New Tech to Help Prevent Hearing Loss?
Wired is reporting that Blomberg is working on an invention to help users maintain a greater control over the volume output of portable music devices. Many people have expressed a growing concern about hearing loss in recent years due to the increased use of headphones and exposure to loud music. From the article: "Les Blomberg, executive director of the Noise Pollution Clearinghouse, described hearing loss with a nice analogy: 'If you have a field of grass and you walk on it, you compress the grass and it bends down over the night, and in a few days, it springs back up and is OK again. But if you keep doing that over and over, you wear a path in it. And that's kind of what happens with hearing loss.'"
It's called a volume control - sometimes in the form of a knob, sometime a button.. This is going to revolutionize the industry!
Starsucks
Um, OK... let's now apply your half-assed knowledge:
a) modern pop music already massively overcompressed due to the studio trend of squeezing something into every frequency range (there is very little dynamic range in modern music)
b) the problem is due to compensating for high ambient dB by increasing the player's volume
b) compressing 120 dB of your favorite pop music is still 120 dB of volume because if you compress it so that there are no "dangerous" peaks, you have a DC signal. duuuhhhhh.
https://www.accountkiller.com/removal-requested
Most people who listen to loud music do so with full knowledge that listening to music so loud might be bad for their hearing. And they choose to do so anyway. Some sort of device or software that "makes users aware of unsafe volumes" will not do much to stop them from listening at that volume. It's not like most people don't already know. The EU already tried to force iPods to limit their volumes, and European consumers went out of their way to circumvent those restrictions. What's this new invention going to do to try to stop me?
For the most part, the reason people crank their music up so loud is to drown out ambient noise. Standard buds are *horrible* for sound isolation. Not only do they allow plenty of ambient noise in, but they waste energy leaking sound out, which also has the effect of annoying the people around you.
The solution? Either get a good set of cans, or buy canalphones. Personally, I picked up a set of Shure E2C's. Expensive? Yes. But the sound isolation is *amazing*. I can drive these phones at easily half the power of my old buds and still be able to hear my music perfectly while dropping ambient noise at least 10-15 db. As an added side effect, they have excellent sound quality, particularly at their price point. They're worth every penny, IMHO. And for things like long road trips or flights, they're a life saver.
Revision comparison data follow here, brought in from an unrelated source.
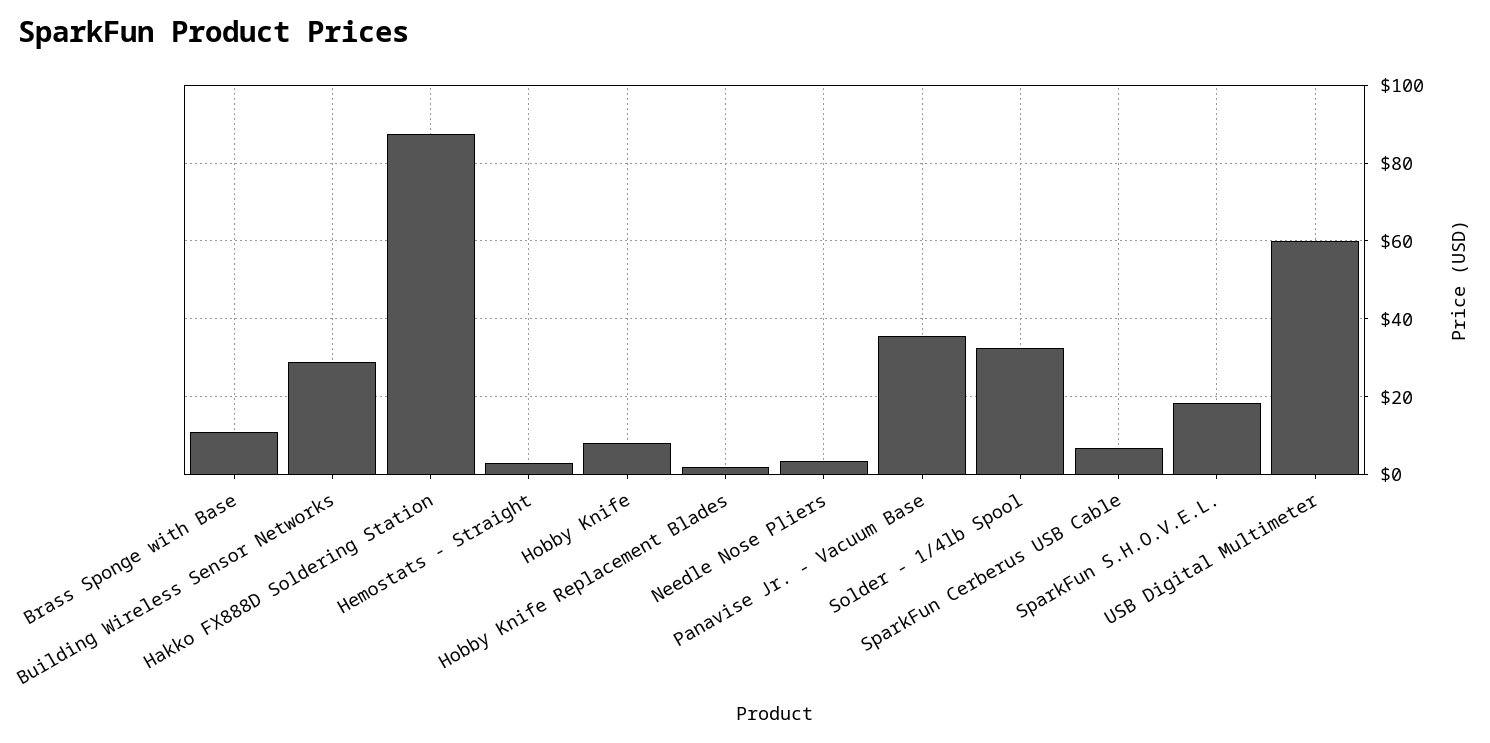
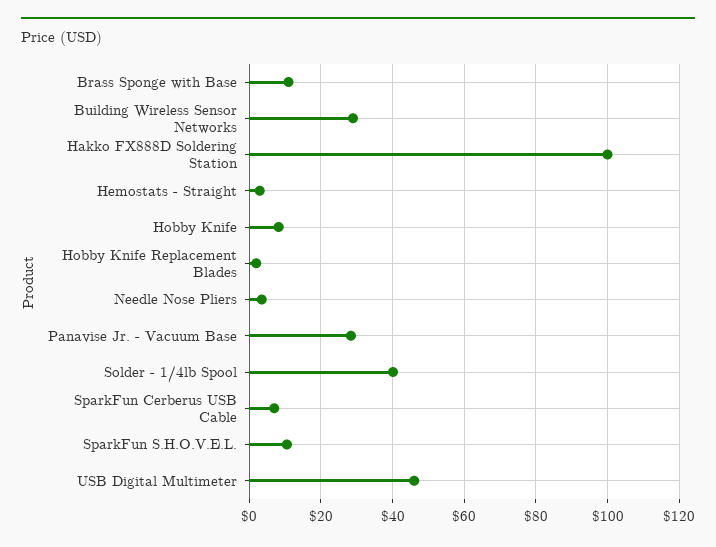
  {
    "Brass Sponge with Base": 10,
    "Building Wireless Sensor Networks": 28,
-   "Hakko FX888D Soldering Station": 88,
+   "Hakko FX888D Soldering Station": 100,
    "Hemostats - Straight": 2,
    "Hobby Knife": 8,
    "Hobby Knife Replacement Blades": 2,
    "Needle Nose Pliers": 4,
-   "Panavise Jr. - Vacuum Base": 36,
+   "Panavise Jr. - Vacuum Base": 28,
-   "Solder - 1/4lb Spool": 32,
+   "Solder - 1/4lb Spool": 40,
    "SparkFun Cerberus USB Cable": 6,
-   "SparkFun S.H.O.V.E.L.": 18,
+   "SparkFun S.H.O.V.E.L.": 10,
-   "USB Digital Multimeter": 60
+   "USB Digital Multimeter": 46
  }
People that listen to anything remotely acoustic hate compressors. Compressors are great for normalizing a recording so that it's more uniformly loud on playback ("ready-for-radio"), but they suck for maintaining fidelity. It doesn't matter quite as much with britney spears (or whatever the neo-grunge band of the day is) as it does with something more dynamic (songs with strong vocals and light accompaniment, acoustic instrumentals, etc), because the overall level of the song doesn't change much, and you don't notice losing detail.
Just my $0.02
"Murphy was an optimist" - O'Toole's commentary on Murphy's Law
First of all, there's a big difference betweem audio output power and Sound Pressure Level.
IIRC, the iPod has a max output of 120dB SPL using the standard headphones. That's the equivalent of being near a riveter, a jackhammer or putting your ear next to the grille of a car with a very loud horn. Should they be allowed to generate SPLs of 140dB (jet engine at take off power at 75 or so feet). Or 150db? How about so loud that it makes your cranial fluid seep out your ears?
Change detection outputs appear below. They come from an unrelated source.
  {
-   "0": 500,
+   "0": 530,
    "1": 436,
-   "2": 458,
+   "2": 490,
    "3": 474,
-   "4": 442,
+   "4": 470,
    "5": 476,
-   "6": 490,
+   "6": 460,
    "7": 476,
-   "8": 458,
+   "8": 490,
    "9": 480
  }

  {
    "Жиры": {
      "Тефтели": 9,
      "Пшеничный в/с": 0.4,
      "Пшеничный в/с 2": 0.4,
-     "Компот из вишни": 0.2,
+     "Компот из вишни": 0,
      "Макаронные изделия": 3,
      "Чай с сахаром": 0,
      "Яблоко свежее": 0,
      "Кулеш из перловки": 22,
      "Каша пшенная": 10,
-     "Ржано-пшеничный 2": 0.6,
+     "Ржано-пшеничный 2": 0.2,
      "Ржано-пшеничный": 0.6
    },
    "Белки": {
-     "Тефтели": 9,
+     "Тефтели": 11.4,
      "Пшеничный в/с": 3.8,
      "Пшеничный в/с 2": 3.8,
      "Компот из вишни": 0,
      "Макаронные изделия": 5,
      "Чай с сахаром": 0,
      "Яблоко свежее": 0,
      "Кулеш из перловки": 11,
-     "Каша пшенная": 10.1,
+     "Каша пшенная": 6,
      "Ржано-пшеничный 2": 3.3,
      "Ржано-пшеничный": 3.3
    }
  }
Just because you can hurt yourself with a product doesn't mean the product shouldn't exist.
That's not what I said. What I said was, if the mfg has a means of preventing you from hurting yourself while using the product and the mfg fails to take those steps, the mfg opens itself up for class action lawsuits.
I'm not saying it's right, I'm not saying I agree with it. I'm saying that's what happens in today's world.
"I'd rather be a lightning rod than a seismometer." -Ken Kesey
...is that different headphones have different volumes at the same power output. One of the really cool things about the high output of the iPod is that you can hook up higher quality headphones to them and it's still powerful enough to drive them. For example, my BeyerDynamic 250-80's have 80 ohms of resistance vs. the about 40ohms for the standard iPod earbuds. I have to turn the "volume" up higher on my iPod to reach the same volume with my headphones compared to the earbuds, but it's still able to drive them, which is really cool. If you read head-fi.com, you'll find that some people actually buy portable headphone amps so they can drive their high-resistance headphones. I think it would be really cool if my iPod could tell me the decibel level that I'm playing my headphones at. But you'd need some sort of extra interface between the headphones and the player, and possibly some sort of microphone in the headphones, to be able to do that.